▸ **QUOTED TEXT**:
====

CSE 221: Graduate Operating Systems

Fall 2005

Keith Marzullo (marzullo@cs.ucsd.edu)
CSE 3126
(858) 534-3729
Geoff Voelker (voelker@cs.ucsd.edu)
CSE 3108
(858) 822-3323
Section A00
Mon/Wed 5pm - 6:20pm
Center Hall 216
Section B00
Tue/Thu 9:30am - 10:50am
Warren Lecture Hall (WLH) 2206
Teaching Assistant
Sean O'Rourke (sorourke@cs.ucsd.edu)
CSE 4256
Office Hours
Voelker: Mon 3-4pm, Wed 4-5pm (or by appointment)
Marzullo: TBD
O'Rourke: Wed 12:30-1:30pm
I would strongly recommend an undergraduate operating systems textbook as a reference. The text I use in CSE 120 is:
Silberschatz, Operating System Concepts, Wiley, 6th Edition (Windows XP Update)
ISBN 0-471-25060-0

   Course Objectives

The purpose of this course is to teach computer software system structures from a design point of view. We will look at different structuring techniques, and we will examine their usage in both important historical systems and in modern systems.

In addition to learning about different system structures and different operating systems, you will learn:

  • How to read a research paper in an objective manner.
  • How to write a critical analysis of the research described in a paper.
  • How to articulate your understanding of and insights into a research paper.
  • How to synthesize research themes and topics across multiple papers.
   Reading List

We will be reading and discussing two papers each class period according to the following schedule:

   Class Participation

The structure of this class is unusual in that there are no lectures or presentations during the class period. Instead, we will discuss research papers that we will have all read before each class period. I will lead discussions by asking questions of students at random in class. Note that your answers to these questions form an appreciable portion of your overall grade, so it is important that you both show up to class as well as read the papers carefully.

====

[Stored records]
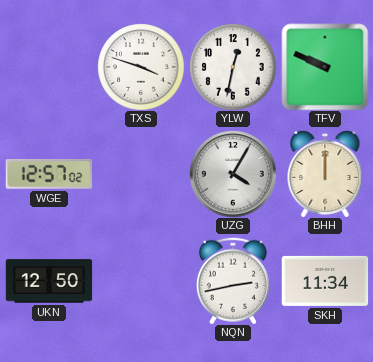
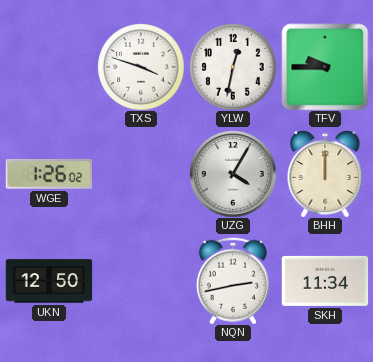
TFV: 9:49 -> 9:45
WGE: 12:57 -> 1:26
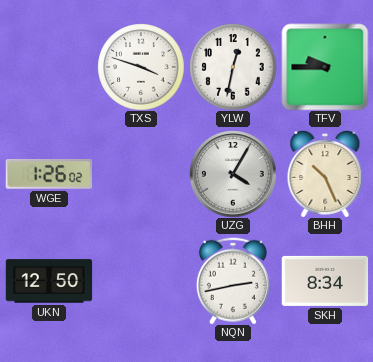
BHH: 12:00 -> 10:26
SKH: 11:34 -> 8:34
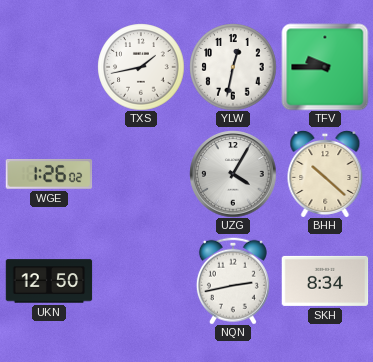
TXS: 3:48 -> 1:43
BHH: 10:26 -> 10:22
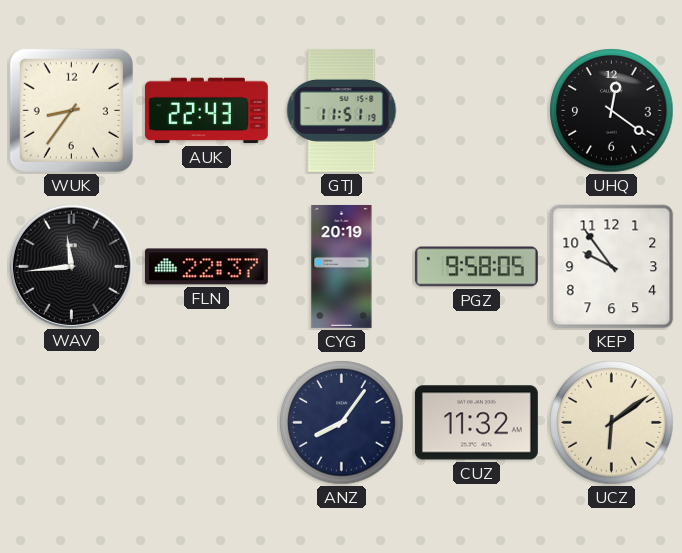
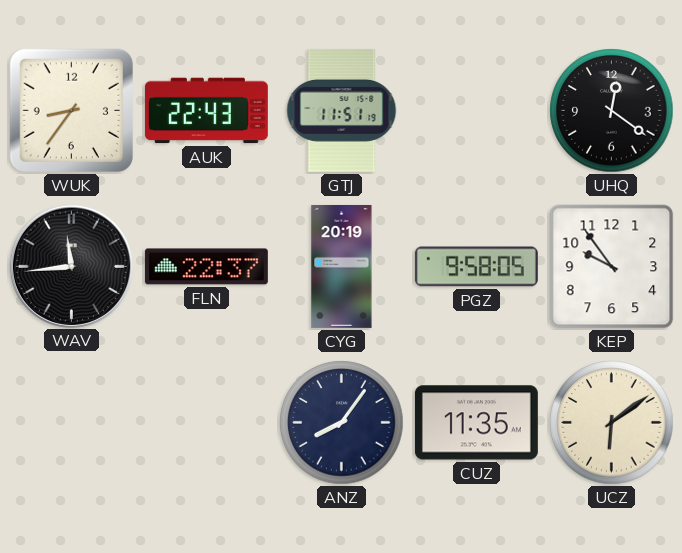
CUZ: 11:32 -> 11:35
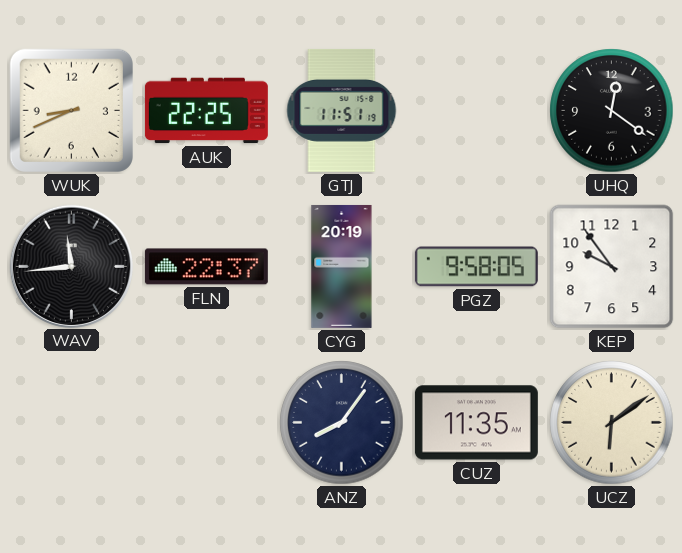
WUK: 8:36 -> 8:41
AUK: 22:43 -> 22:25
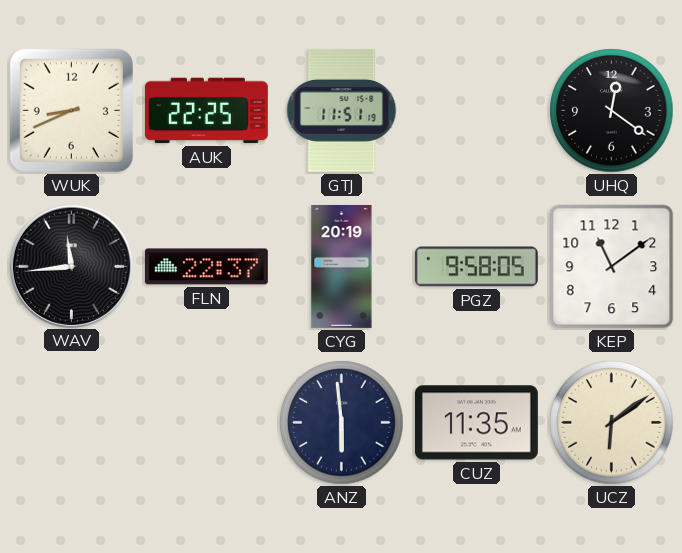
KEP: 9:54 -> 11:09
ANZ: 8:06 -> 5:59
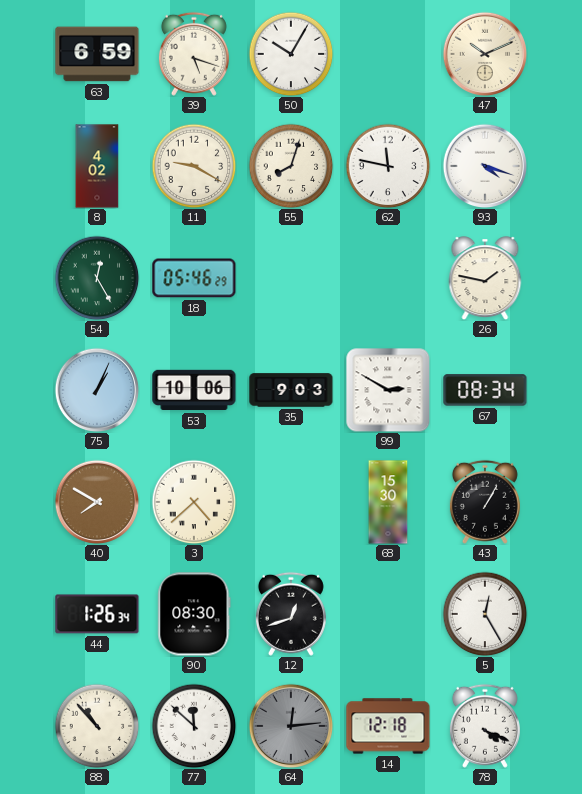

====

▸ **WHAT THIS EXERCISE ASKS**:
1/ According to the operating systems course page, where does Section B00 meet?
2/ Repeat the stretch of the operating systems course page from "The purpose of" through "across multiple papers.".
3/ Carry the operating systems course page on from the point where it stops.
The items have no connection to the course page.

▸ **RESPONSES TO THE TASKS**:
1/ Warren Lecture Hall (WLH) 2206

2/
The purpose of this course is to teach computer software system structures from a design point of view. We will look at different structuring techniques, and we will examine their usage in both important historical systems and in modern systems.

In addition to learning about different system structures and different operating systems, you will learn:

  • How to read a research paper in an objective manner.
  • How to write a critical analysis of the research described in a paper.
  • How to articulate your understanding of and insights into a research paper.
  • How to synthesize research themes and topics across multiple papers.

3/
Because of the unusual format of this class, I will not grade you on class participation during the first two weeks of class.

Occasionally, students have to miss class for one good reason or another (e.g., present a paper at a conference, go on a business trip). If you find yourself in this situation, contact me ahead of time to let me know you will be gone. Since you will not be in class to participate in discussion, I also ask that you write a brief evaluation of the papers for the class that you will miss. Your evaluation should address the following questions:

  • What problem does the paper address?
  • How is it different from previous work, if any?
  • What is the approach used to solve the problem?
  • How does the paper support or otherwise justify its arguments and conclusions?
  • Was the paper, in your judgement, successful in addressing the problem?

Your evaluation should be concise, with just one to a few sentences per question. Also, below each paper on the reading list is a question specific to the paper topic. Please conclude your evaluation by answering this question. Email your evaluations to me.

  We will have 3 written homeworks.

  In the course project you will measure various aspects of system performance.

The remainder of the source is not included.